*Requirement:*
Which lines of the records below contain the word "paint"? Copy each of them out.

[Stored data]
Start of Block
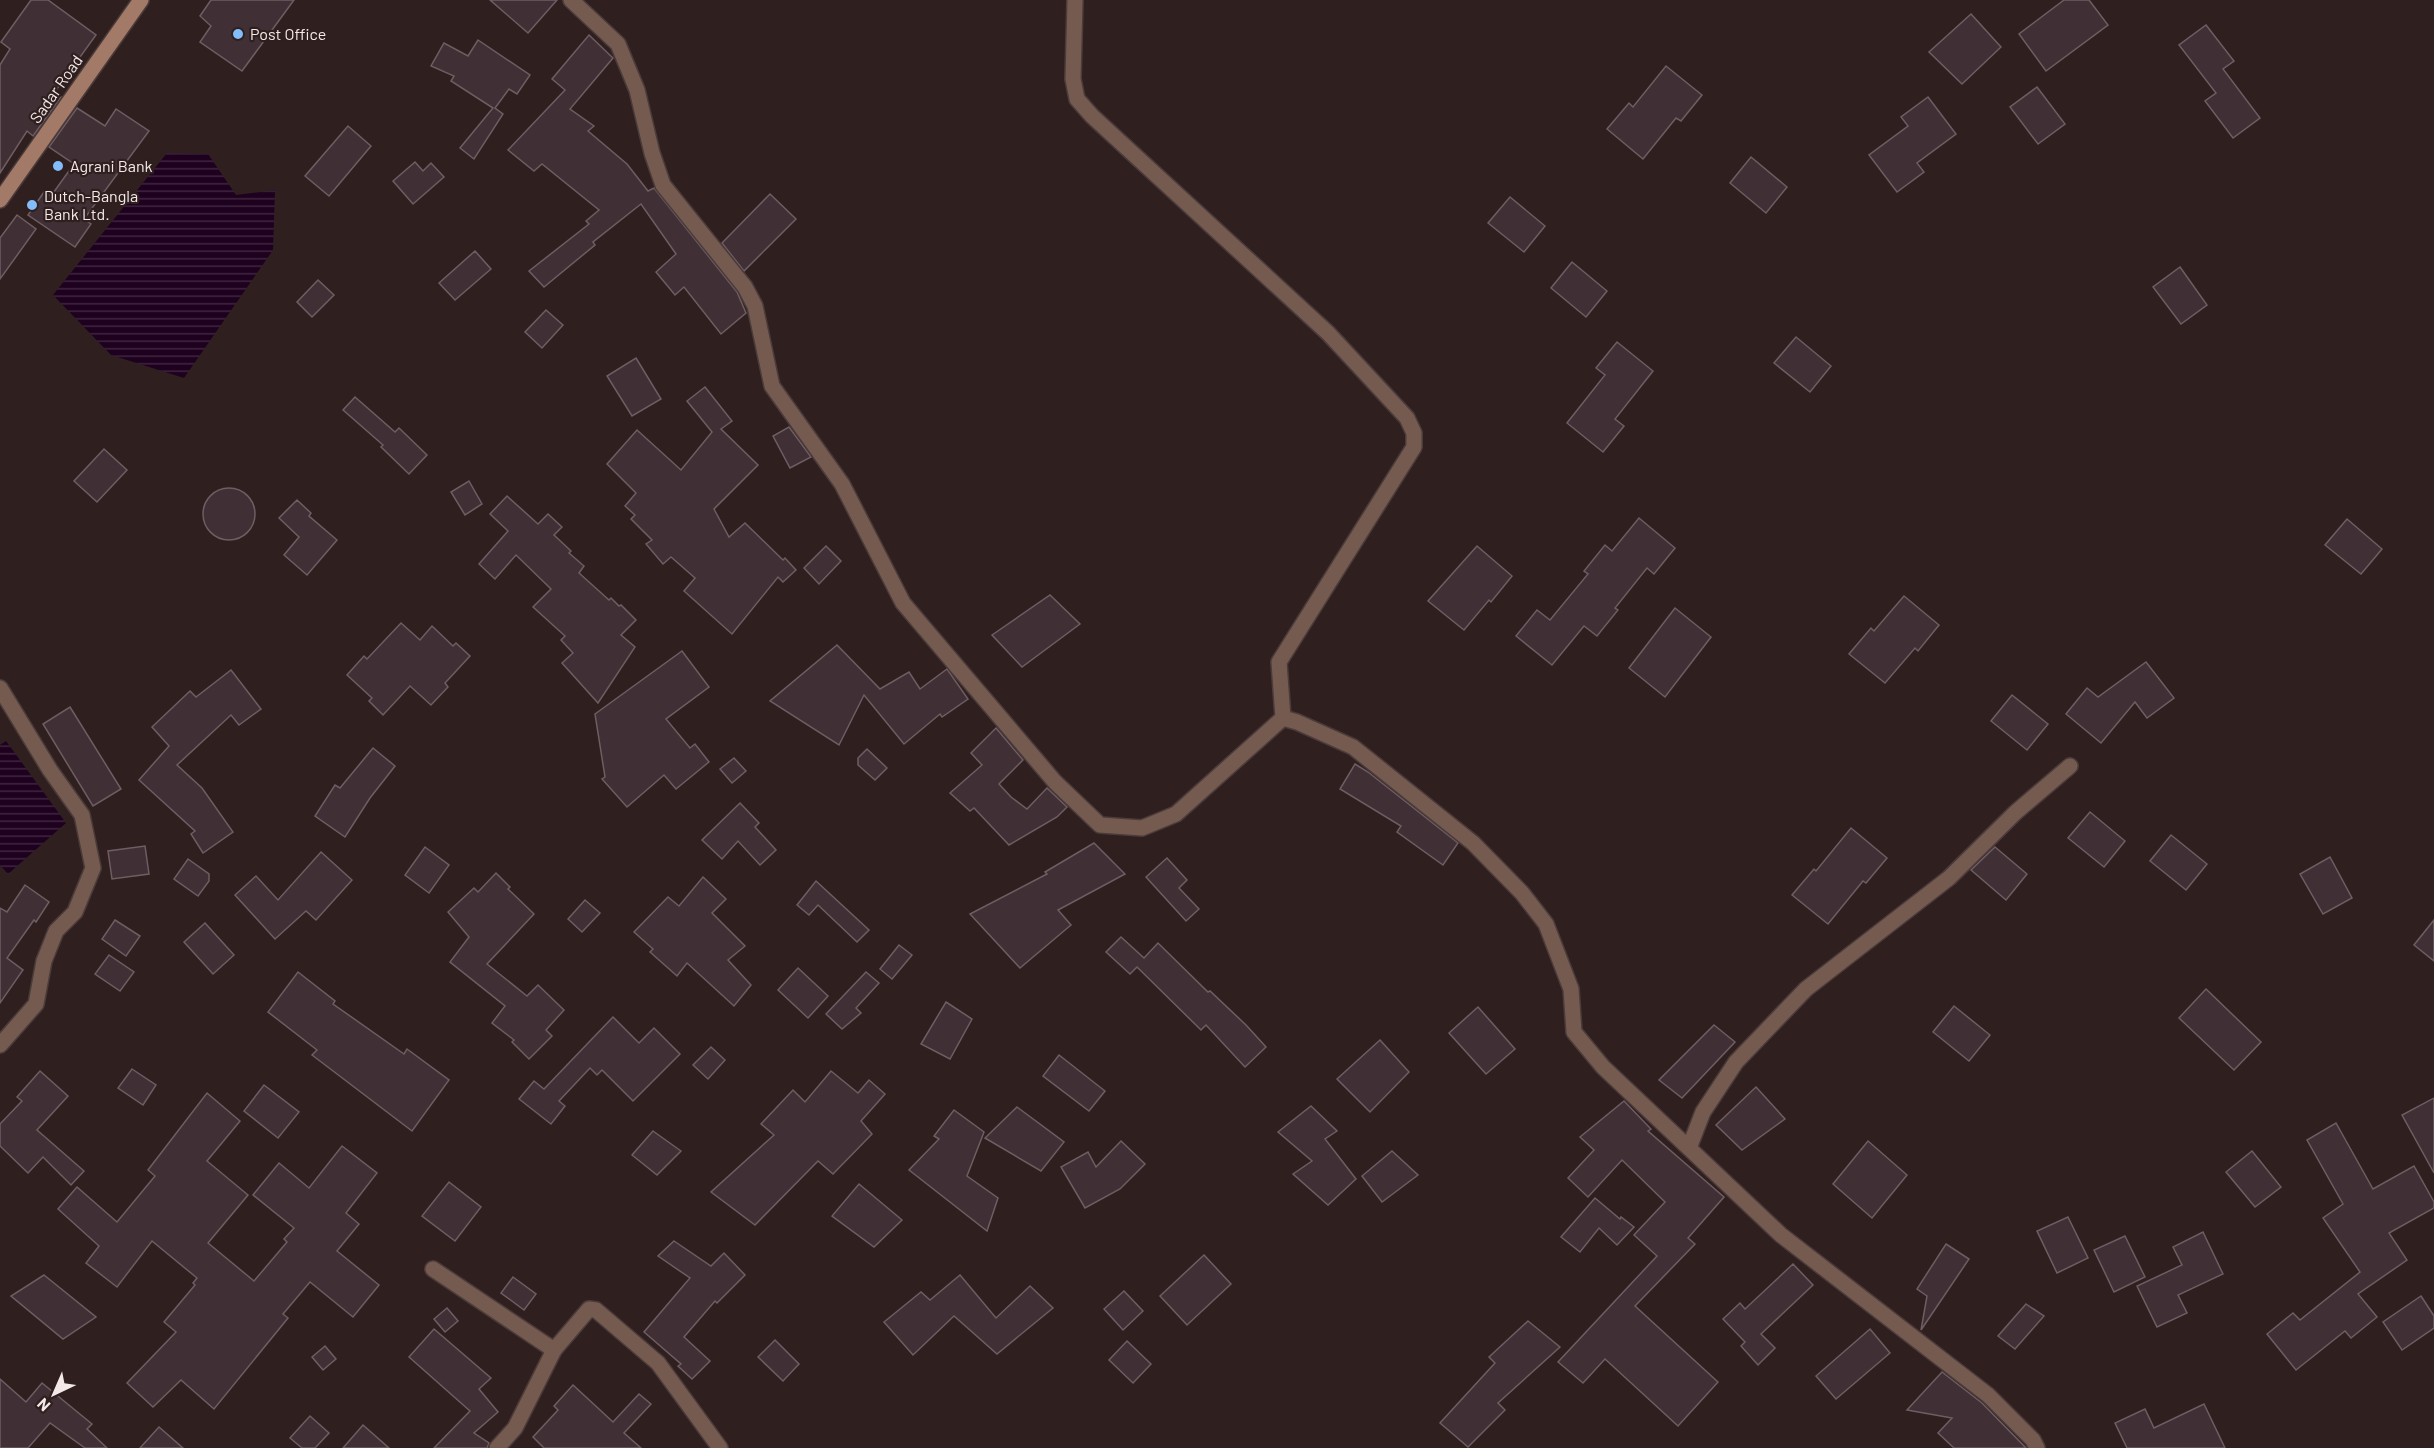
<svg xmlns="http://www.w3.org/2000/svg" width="2434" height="1448" font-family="Barlow,sans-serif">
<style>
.water{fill:url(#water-rules)}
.building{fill:#403036;stroke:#6e5d63;stroke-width:1.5}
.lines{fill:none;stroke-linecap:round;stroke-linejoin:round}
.street-casing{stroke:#4b3b3b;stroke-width:18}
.secondary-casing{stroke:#4b3b3b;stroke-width:18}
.street{stroke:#755b4f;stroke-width:15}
.secondary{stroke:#a37a67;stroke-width:15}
.poi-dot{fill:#82bcfa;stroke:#2f1f1f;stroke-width:2}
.labels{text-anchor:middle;stroke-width:4.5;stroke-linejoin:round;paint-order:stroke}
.poi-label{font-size:16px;fill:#f4e9e9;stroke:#2f1f1f;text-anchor:start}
.street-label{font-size:16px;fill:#f4e9e9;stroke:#2f1f1f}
</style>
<defs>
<pattern id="water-rules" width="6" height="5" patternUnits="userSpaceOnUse" patternTransform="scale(1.5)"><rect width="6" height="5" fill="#1e001f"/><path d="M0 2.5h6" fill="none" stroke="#3f2540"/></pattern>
</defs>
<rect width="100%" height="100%" fill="#2f1f1f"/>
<!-- water -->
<g class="water">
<path d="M167,153L208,154L236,195L275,190L273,250L184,378L111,355L53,295Z"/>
<path d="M6,741L66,823L8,874L0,865V745Z"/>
</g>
<!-- building -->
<g class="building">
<path d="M31,0H48L96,35L54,93L61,97L33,136L27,131L0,173V65L10,49L1,42Z"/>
<path d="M211,0H294L242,71L200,42L211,26L200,16Z"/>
<path d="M490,0H557L528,33Z"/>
<path d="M2064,0H2089L2108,25L2046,71L2019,34Z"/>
<path d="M1971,14L2001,47L1962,84L1929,52Z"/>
<path d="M2206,25L2234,61L2223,69L2260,118L2233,138L2205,101L2216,93L2179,45Z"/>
<path d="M589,35L613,58L570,109L594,126L588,131L627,164L648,191L654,188L737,292L746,313L721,334L684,287L675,295L656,272L676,254L641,204L593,242L595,245L544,287L529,271L589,224L586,221L599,210L542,164L534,171L508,150L565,90L552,79Z"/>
<path d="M478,40L530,75L517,94L509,89L495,108L503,114L474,159L460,148L493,108L451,81L454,76L431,66L444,43L468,56Z"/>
<path d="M1666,66L1702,95L1681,121L1676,118L1643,159L1607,129L1629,103L1633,107Z"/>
<path d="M2037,87L2065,124L2038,144L2010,107Z"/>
<path d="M1928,97L1956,134L1917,163L1924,172L1897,192L1869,155L1908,126L1901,117Z"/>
<path d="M77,108L105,126L116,109L149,131L84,219L91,224L75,247L28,215L44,192L51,196L74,164L49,147Z"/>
<path d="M348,126L371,146L329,196L305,176Z"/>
<path d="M1751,157L1787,187L1766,213L1730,183Z"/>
<path d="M415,162L423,171L431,163L444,177L413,204L393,181Z"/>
<path d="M770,194L796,219L744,271L722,243Z"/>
<path d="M1510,197L1545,226L1524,252L1488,223Z"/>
<path d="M17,215L36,229L0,279V238Z"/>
<path d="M475,251L491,269L455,300L439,283Z"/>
<path d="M1572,262L1607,291L1586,317L1551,288Z"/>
<path d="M2180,267L2207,305L2181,324L2153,287Z"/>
<path d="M318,280L334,295L312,317L297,302Z"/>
<path d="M546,310L563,325L542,348L525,332Z"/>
<path d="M1796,337L1831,366L1810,392L1774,363Z"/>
<path d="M1617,342L1653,371L1615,419L1624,426L1603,452L1567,423L1605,375L1596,368Z"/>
<path d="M636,358L661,399L632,416L607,376Z"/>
<path d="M705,387L732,421L721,429L758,465L714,509L729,537L745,523L783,560L785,558L796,570L783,582L778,577L732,634L684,591L695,578L671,557L663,564L646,544L652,540L631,519L635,515L625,506L636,493L607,464L637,430L681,470L712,432L687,401Z"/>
<path d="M355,397L395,432L399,428L427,455L409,474L381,447L383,445L343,410Z"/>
<path d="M789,427L811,457L790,468L773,436Z"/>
<path d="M104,449L127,470L97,502L74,481Z"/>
<path d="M469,481L482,504L465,515L451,492Z"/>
<circle cx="229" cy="514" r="26"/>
<path d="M507,496L538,524L548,514L562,527L554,535L571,551L569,553L584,566L579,573L609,600L611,598L619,606L621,605L636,620L621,635L635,647L598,703L562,663L573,653L561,640L565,636L533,607L551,589L516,555L495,579L479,564L508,531L490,514Z"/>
<path d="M297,500L311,513L309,516L337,540L307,575L284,555L299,537L279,518Z"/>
<path d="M1639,518L1675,548L1654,574L1647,568L1615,608L1618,610L1597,636L1584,626L1552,665L1516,636L1537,610L1550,620L1588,574L1584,571L1605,545L1612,551Z"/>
<path d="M2347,519L2382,549L2361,574L2325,545Z"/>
<path d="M826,546L841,561L819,584L804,568Z"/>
<path d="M1477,546L1512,576L1491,602L1489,600L1464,630L1428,601Z"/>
<path d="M1050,595L1080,624L1022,667L992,635Z"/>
<path d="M1904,596L1939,625L1918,651L1915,648L1885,683L1849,654L1871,628L1874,631Z"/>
<path d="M1675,608L1711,637L1665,697L1629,668Z"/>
<path d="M401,623L420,640L432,626L453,646L456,643L470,656L445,683L448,687L431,705L410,686L383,715L369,701L372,698L347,675L364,656L367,659Z"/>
<path d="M837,645L880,689L909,672L920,689L947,669L968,699L942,717L940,714L904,744L864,695L839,745L770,701Z"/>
<path d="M682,651L709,687L666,719L690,748L695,744L709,762L676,789L664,775L627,807L602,779L605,777L595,714Z"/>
<path d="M2146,662L2174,698L2147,718L2135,702L2101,743L2066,714L2087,688L2098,697Z"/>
<path d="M231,670L261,709L239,725L231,715L177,765L202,788L233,832L203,853L191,834L195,831L139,780L169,746L152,727L190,691L196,697Z"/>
<path d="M2012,695L2048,724L2027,750L1991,721Z"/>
<path d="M70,707L121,789L93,806L43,724Z"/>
<path d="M996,728L1023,760L999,784L1011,797L1027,809L1047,788L1067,807L1057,817L1009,845L974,808L970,811L950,793L982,765L971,753Z"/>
<path d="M373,748L395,766L370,798L345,837L315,816L335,785L340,788Z"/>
<path d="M867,749L887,768L875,780L858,765V758Z"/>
<path d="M734,758L746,771L732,783L720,769Z"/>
<path d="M1355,764L1368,772L1458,843L1443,865L1397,832L1401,826L1340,789Z"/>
<path d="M740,803L759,823L755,827L776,850L760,865L738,841L722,859L702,840Z"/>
<path d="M2090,812L2125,841L2104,867L2068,838Z"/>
<path d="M1851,828L1887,858L1866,883L1863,881L1828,924L1792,895L1814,869L1816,871Z"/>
<path d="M2171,835L2207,864L2186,890L2150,861Z"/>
<path d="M1094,843L1125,874L1058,910L1071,925L1020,968L970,914L1047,874L1045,872Z"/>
<path d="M145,846L149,874L112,879L108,851Z"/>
<path d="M425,847L449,865L429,893L405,875Z"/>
<path d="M1995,847L2027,874L2006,900L1971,870Z"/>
<path d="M321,852L352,880L316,920L306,911L275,939L235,895L256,876L278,900Z"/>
<path d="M2330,857L2352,898L2323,914L2300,874Z"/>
<path d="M1167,858L1187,880L1179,888L1199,909L1186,921L1146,877Z"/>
<path d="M188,859L209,874V881L198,896L174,879Z"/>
<path d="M496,873L510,887L508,889L534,914L487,964L527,996L538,985L564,1010L546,1030L552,1036L529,1059L512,1042L514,1040L492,1023L505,1006L450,962L469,937L448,912L474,888L478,892Z"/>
<path d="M703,877L726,899L712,913L745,946L728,960L751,985L734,1006L687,963L677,976L650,952L653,949L634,932L668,897L679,906Z"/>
<path d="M816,881L869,930L857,942L818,905L809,915L797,905Z"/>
<path d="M25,885L49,902L36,922L34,920L7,958L23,970L0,1003V908L7,912Z"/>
<path d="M585,900L600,913L582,932L568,919Z"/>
<path d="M115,920L140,936L126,956L102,939Z"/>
<path d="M2434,920V961L2414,945Z"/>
<path d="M205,923L234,955L213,974L184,942Z"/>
<path d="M1121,937L1144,958L1158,943L1208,992L1210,991L1246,1025L1266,1047L1245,1067L1206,1025L1201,1030L1137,967L1130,974L1106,952Z"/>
<path d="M899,945L912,955L892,979L880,969Z"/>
<path d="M109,955L134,972L120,991L95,974Z"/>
<path d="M798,968L828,996L808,1018L778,990Z"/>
<path d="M298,972L335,1001L333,1004L404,1054L407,1049L449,1080L412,1131L312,1055L317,1050L268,1012Z"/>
<path d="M866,972L879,983L856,1008L861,1013L842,1029L826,1014Z"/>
<path d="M2206,989L2261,1042L2234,1070L2179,1018Z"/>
<path d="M946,1002L972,1019L950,1059L921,1044Z"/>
<path d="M1954,1006L1990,1035L1969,1061L1933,1032Z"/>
<path d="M1478,1007L1515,1049L1486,1074L1449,1033Z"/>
<path d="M613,1017L639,1043L654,1028L680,1054L633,1101L602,1070L597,1075L590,1068L559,1101L565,1106L551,1124L519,1099L534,1081L544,1089Z"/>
<path d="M1714,1025L1735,1042L1682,1098L1659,1080Z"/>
<path d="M1380,1040L1409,1072L1370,1112L1337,1079Z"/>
<path d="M711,1047L725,1060L708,1079L693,1065Z"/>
<path d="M1059,1055L1105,1091L1089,1111L1043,1076Z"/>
<path d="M132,1069L156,1085L143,1105L118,1088Z"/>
<path d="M40,1071L68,1096L37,1130L84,1171L71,1185L43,1157L28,1173L0,1146V1124L22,1101L17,1097Z"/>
<path d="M831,1071L858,1093L869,1080L885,1094L861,1121L872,1134L833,1174L818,1161L755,1225L711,1192L774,1135L761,1124L793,1090L805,1102Z"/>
<path d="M264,1085L299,1112L278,1138L244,1111Z"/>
<path d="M1756,1087L1785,1119L1742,1150L1716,1125Z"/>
<path d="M207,1093L240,1121L207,1161L248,1195L208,1243L254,1281L287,1242L284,1239L294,1228L253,1195L279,1163L309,1188L342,1146L377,1173L346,1213L359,1224L337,1251L379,1285L353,1317L310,1282L283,1314L288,1318L214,1409L181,1380L153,1407L127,1383L176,1332L164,1322L195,1285L193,1283L197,1278L152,1241L117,1287L86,1263L99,1246L58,1209L77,1187L117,1222L155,1176L148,1170Z"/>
<path d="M2434,1098V1173L2402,1115Z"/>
<path d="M1624,1101L1651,1129L1648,1131L1724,1197L1688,1238L1695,1244L1635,1306L1718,1382L1678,1426L1605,1359L1583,1383L1558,1362L1657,1256L1634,1235L1665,1202L1622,1160L1588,1197L1568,1178L1594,1150L1580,1137Z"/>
<path d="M1311,1106L1337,1131L1325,1139L1356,1179L1328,1205L1293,1174L1312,1161L1278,1132Z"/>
<path d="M1017,1107L1064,1142L1041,1171L985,1138Z"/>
<path d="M954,1110L984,1132L967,1176L998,1198L987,1231L909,1170L939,1139L934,1136Z"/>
<path d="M2336,1123L2373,1189L2414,1166L2434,1202V1208L2389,1233L2407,1260L2358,1294L2377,1317L2351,1338L2345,1331L2296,1370L2267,1334L2293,1313L2300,1320L2360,1272L2323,1218L2343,1204L2307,1140Z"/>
<path d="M653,1131L681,1151L657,1175L632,1155Z"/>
<path d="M1121,1141L1145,1164L1120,1189L1085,1208L1061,1167L1088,1152L1096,1167Z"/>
<path d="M1868,1141L1907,1175L1872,1218L1833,1184Z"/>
<path d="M1392,1151L1418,1175L1382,1202L1362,1176Z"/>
<path d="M2252,1151L2281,1187L2255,1207L2226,1172Z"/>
<path d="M449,1182L481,1207L455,1241L422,1216Z"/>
<path d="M859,1184L902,1220L874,1247L832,1216Z"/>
<path d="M1595,1198L1620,1219L1621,1217L1634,1227L1617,1245L1599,1228L1580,1252L1561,1237Z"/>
<path d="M2068,1217L2088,1258L2057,1273L2037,1231Z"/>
<path d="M2203,1232L2223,1274L2178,1295L2187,1313L2157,1327L2137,1286L2182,1265L2173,1247Z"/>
<path d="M2125,1236L2145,1277L2114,1292L2094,1250Z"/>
<path d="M674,1241L711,1266L724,1253L745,1275L717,1303L715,1301L684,1337L710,1361L692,1379L678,1366L681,1364L644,1332L690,1278L658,1256Z"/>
<path d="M1946,1244L1969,1259L1921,1330L1927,1296L1917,1289Z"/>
<path d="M1204,1255L1231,1284L1187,1325L1160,1296Z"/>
<path d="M1793,1264L1813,1285L1761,1334L1775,1348L1758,1365L1741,1346L1745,1342L1723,1319L1740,1303L1745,1309Z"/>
<path d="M44,1275L96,1317L63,1339L11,1296Z"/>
<path d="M960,1275L996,1318L1030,1286L1053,1308L997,1354L954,1316L913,1355L884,1322L921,1292L930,1300Z"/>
<path d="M513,1277L536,1294L524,1310L501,1293Z"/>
<path d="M1124,1291L1143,1311L1123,1330L1104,1309Z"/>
<path d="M2421,1296L2434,1316V1328L2402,1350L2383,1322Z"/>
<path d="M2026,1304L2044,1316L2015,1349L1998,1336Z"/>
<path d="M447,1308L458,1321L445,1332L434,1319Z"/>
<path d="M1528,1321L1560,1347L1498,1403L1505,1410L1468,1447L1440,1423L1495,1363L1489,1357Z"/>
<path d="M434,1329L491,1378L479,1389L498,1412L474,1433L489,1443L487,1448H434L470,1411L409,1357Z"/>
<path d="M1870,1329L1890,1353L1836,1399L1816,1376Z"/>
<path d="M775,1340L799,1364L783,1381L758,1357Z"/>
<path d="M1127,1341L1151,1364L1133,1383L1109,1360Z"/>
<path d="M325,1346L336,1359L323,1370L312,1357Z"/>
<path d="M1942,1372L1982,1403L2026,1448H1954L1938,1433L1952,1418L1907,1410Z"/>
<path d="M0,1379L26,1402L42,1383L92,1424L87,1429L107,1448H85L50,1423L28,1448H0Z"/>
<path d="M573,1385L613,1422L639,1394L651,1404L624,1433L641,1448H544L533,1437L558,1410L554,1406Z"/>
<path d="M2204,1404L2225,1448H2127L2115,1423L2145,1409L2154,1428Z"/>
<path d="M310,1416L329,1433L315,1448H302L290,1438Z"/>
<path d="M363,1425L389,1448H343Z"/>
<path d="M159,1427L183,1448H140Z"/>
</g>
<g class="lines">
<defs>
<g id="street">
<path d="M571,0L618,44L637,90L652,153L663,185L745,287L755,306L772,386L842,484L903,603L1055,782L1100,825L1142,828L1176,814L1283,718L1297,722L1353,747L1473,843L1522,893L1546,924L1571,989L1574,1032L1603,1067L1781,1235L1988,1395L2033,1440L2037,1448"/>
<path d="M1075,0L1073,79L1077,99L1092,116L1328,333L1407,418L1414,433V447L1279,662L1283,718"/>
<path d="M0,688L50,770L82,815L93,868L75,912L56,931L44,961L36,1004L0,1045"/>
<path d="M1689,1148L1703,1112L1736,1062L1806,989L1949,878L2016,812L2070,766"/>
<path d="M433,1269L554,1350L589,1309L596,1310L658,1363L720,1448"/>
<path d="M497,1448L515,1428L554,1350"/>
</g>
<path id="secondary" d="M0,200L141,0"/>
</defs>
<!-- street casing -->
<use href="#street" class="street-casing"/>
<!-- secondary casing -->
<use href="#secondary" class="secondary-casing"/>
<!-- street -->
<use href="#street" class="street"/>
<!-- secondary -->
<use href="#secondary" class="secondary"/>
</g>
<!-- markers -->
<g class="poi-dot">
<circle cx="238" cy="34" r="6"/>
<circle cx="58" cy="166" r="6"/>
<circle cx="32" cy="205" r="6"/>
</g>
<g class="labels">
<!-- poi labels -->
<g class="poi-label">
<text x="250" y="40">Post Office</text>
<text x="70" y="172">Agrani Bank</text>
<text x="44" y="202">Dutch-Bangla<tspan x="44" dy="18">Bank Ltd.</tspan></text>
</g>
<!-- street labels -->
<g class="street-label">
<text transform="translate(56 89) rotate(-55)" y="6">Sadar Road</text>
</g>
</g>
<!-- north arrow -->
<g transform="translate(54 1394) rotate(224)" stroke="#2f1f1f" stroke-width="4.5" paint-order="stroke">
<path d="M0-4.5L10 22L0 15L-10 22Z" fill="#f4e9e9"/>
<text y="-9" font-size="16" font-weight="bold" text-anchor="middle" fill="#f4e9e9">N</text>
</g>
</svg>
End of Block
*Solution for this exercise:*
.labels{text-anchor:middle;stroke-width:4.5;stroke-linejoin:round;paint-order:stroke}
<g transform="translate(54 1394) rotate(224)" stroke="#2f1f1f" stroke-width="4.5" paint-order="stroke">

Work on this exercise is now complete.